# TASK ITEM
Please pull out the text of the lines below word for word, leaving out the pictures.

# PROVIDED DATA
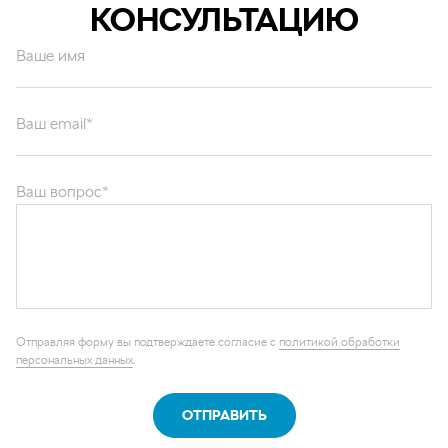
КОНСУЛЬТАЦИЮ
Ваше имя
Ваш email*
Ваш вопрос*
Отправляя форму вы подтверждаете согласие с
политикой обработки
персональных данных
.
ОТПРАВИТЬ
Каталог запчастей
Графические каталоги
О компании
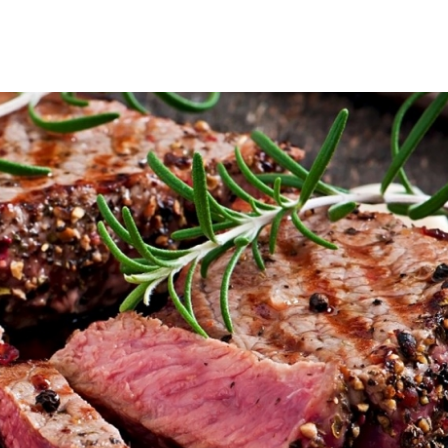
相遇。
【義大利】Calzetti 義大利頂級乳酪抹醬，一抹
【大山洋行】改貼標籤烏龍事件，宜蘭地院已宣判
位食醫分業，尊重食品專業。
【國王河】澳洲黑毛和牛漢堡 精彩登場！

# THE COMPLETED TASK
КОНСУЛЬТАЦИЮ
Ваше имя
Ваш email*
Ваш вопрос*
Отправляя форму вы подтверждаете согласие с
политикой обработки
персональных данных
.
ОТПРАВИТЬ
Каталог запчастей
Графические каталоги
О компании
相遇。
【義大利】Calzetti 義大利頂級乳酪抹醬，一抹
【大山洋行】改貼標籤烏龍事件，宜蘭地院已宣判
位食醫分業，尊重食品專業。
【國王河】澳洲黑毛和牛漢堡 精彩登場！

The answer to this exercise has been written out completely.